The current boom in artificial intelligence can be traced back to 2012 and a breakthrough during a competition built around ImageNet, a set of 14 million labeled images.
In the competition, a method called deep learning, which involves feeding examples to a giant simulated neural network, proved dramatically better at identifying objects in images than other approaches. That kick-started interest in using AI to solve different problems.
But research revealed this week shows that ImageNet and nine other key AI data sets contain many errors. Researchers at MIT compared how an AI algorithm trained on the data interprets an image with the label that was applied to it. If, for instance, an algorithm decides that an image is 70 percent likely to be a cat but the label says “spoon,” then it’s likely that the image is wrongly labeled and actually shows a cat. To check, where the algorithm and the label disagreed, researchers showed the image to more people.
ImageNet and other big data sets are key to how AI systems, including those used in self-driving cars, medical imaging devices, and credit-scoring systems, are built and tested. But they can also be a weak link. The data is typically collected and labeled by low-paid workers, and research is piling up about the problems this method introduces.

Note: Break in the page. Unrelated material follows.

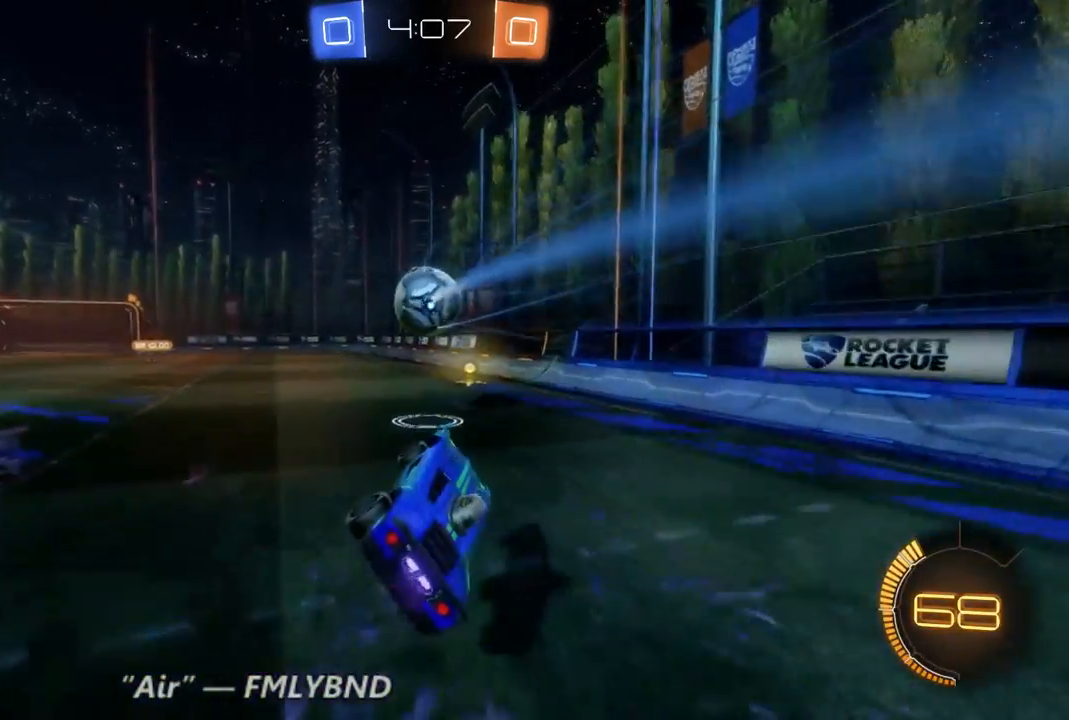
{"dt_ms": 500, "buttons": ["B", "R2"], "left_stick": "right", "right_stick": "center", "events": [[400, "left_stick", "right"], [500, "B", "down"]]}
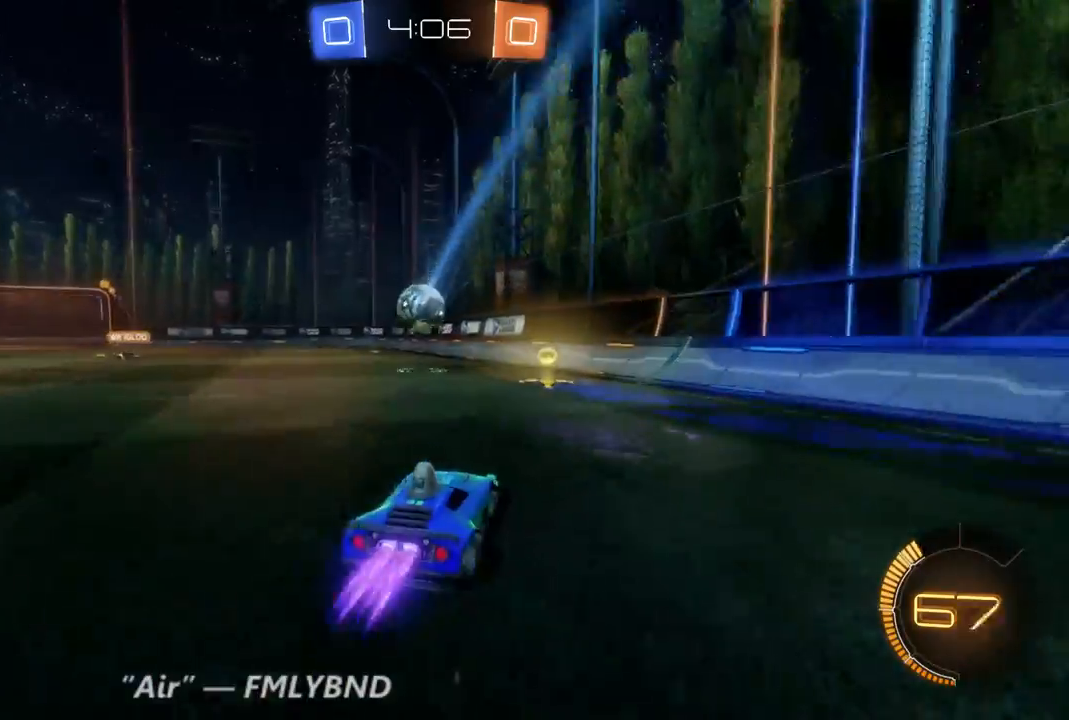
{"dt_ms": 500, "buttons": ["R2"], "left_stick": "left", "right_stick": "center", "events": [[100, "left_stick", "center"], [300, "left_stick", "up-left"], [333, "B", "up"], [433, "left_stick", "left"]]}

Algorithms can exhibit bias in recognizing faces, for example, if they are trained on data that is overwhelmingly white and male. Labelers can also introduce biases if, for example, they decide that women shown in medical settings are more likely to be “nurses” while men are more likely to be “doctors.”
Recent research has also highlighted how basic errors lurking in the data used to train and test AI models—the predictions produced by an algorithm—may disguise how good or bad those models really are.
“What this work is telling the world is that you need to clean the errors out,” says Curtis Northcutt, a PhD student at MIT who led the new work. “Otherwise the models that you think are the best for your real-world business problem could actually be wrong.”
Aleksander Madry, a professor at MIT, led another effort to identify problems in image data sets last year and was not involved with the new work. He says it highlights an important problem, although he says the methodology needs to be studied carefully to determine if errors are as prevalent as the new work suggests.
Similar big data sets are used to develop algorithms for various industrial uses of AI. Millions of annotated images of road scenes, for example, are fed to algorithms that help autonomous vehicles perceive obstacles on the road. Vast collections of labeled medical records also help algorithms predict a person’s likelihood of developing a particular disease.
Such errors might lead machine learning engineers down the wrong path when choosing among different AI models. “They might actually choose the model that has worse performance in the real world,” Northcutt says.
Northcutt points to the algorithms used to identify objects on the road in front of self-driving cars as an example of a critical system that might not perform as well as its developers think.
It is hardly surprising that AI data sets contain errors, given that annotations and labels are typically applied by low-paid crowd workers. This is something of an open secret in AI research, but few researchers have tried to pinpoint the frequency of such errors. Nor has the effect on the performance of different AI models been shown.
The MIT researchers examined the ImageNet test data set—the subset of images used to test a trained algorithm—and found incorrect labels on 6 percent of the images. They found a similar proportion of errors in data sets used to train AI programs to gauge how positive or negative movie reviews are, how many stars a product review will receive, or what a video shows, among others.
These AI data sets have been used to train algorithms and measure progress in areas including computer vision and natural language understanding. The work shows that the presence of these errors in the test data set makes it difficult to gauge how good one algorithm is compared with another. For instance, an algorithm designed to spot pedestrians might perform worse when incorrect labels are removed. That might not seem like much, but it could have big consequences for the performance of an autonomous vehicle.
After a period of intense hype following the 2012 ImageNet breakthrough, it has become increasingly clear that modern AI algorithms may suffer from problems as a result of the data they are fed. Some say the whole concept of data labeling is problematic too. “At the heart of supervised learning, especially in vision, lies this fuzzy idea of a label,” says Vinay Prabhu, a machine learning researcher who works for the company UnifyID.
Last June, Prabhu and Abeba Birhane, a PhD student at University College Dublin, combed through ImageNet and found errors, abusive language, and personally identifying information.
Prabhu points out that labels often cannot fully describe an image that contains multiple objects, for example. He also says it is problematic if labelers can add judgments about a person’s profession, nationality, or character, as was the case with ImageNet.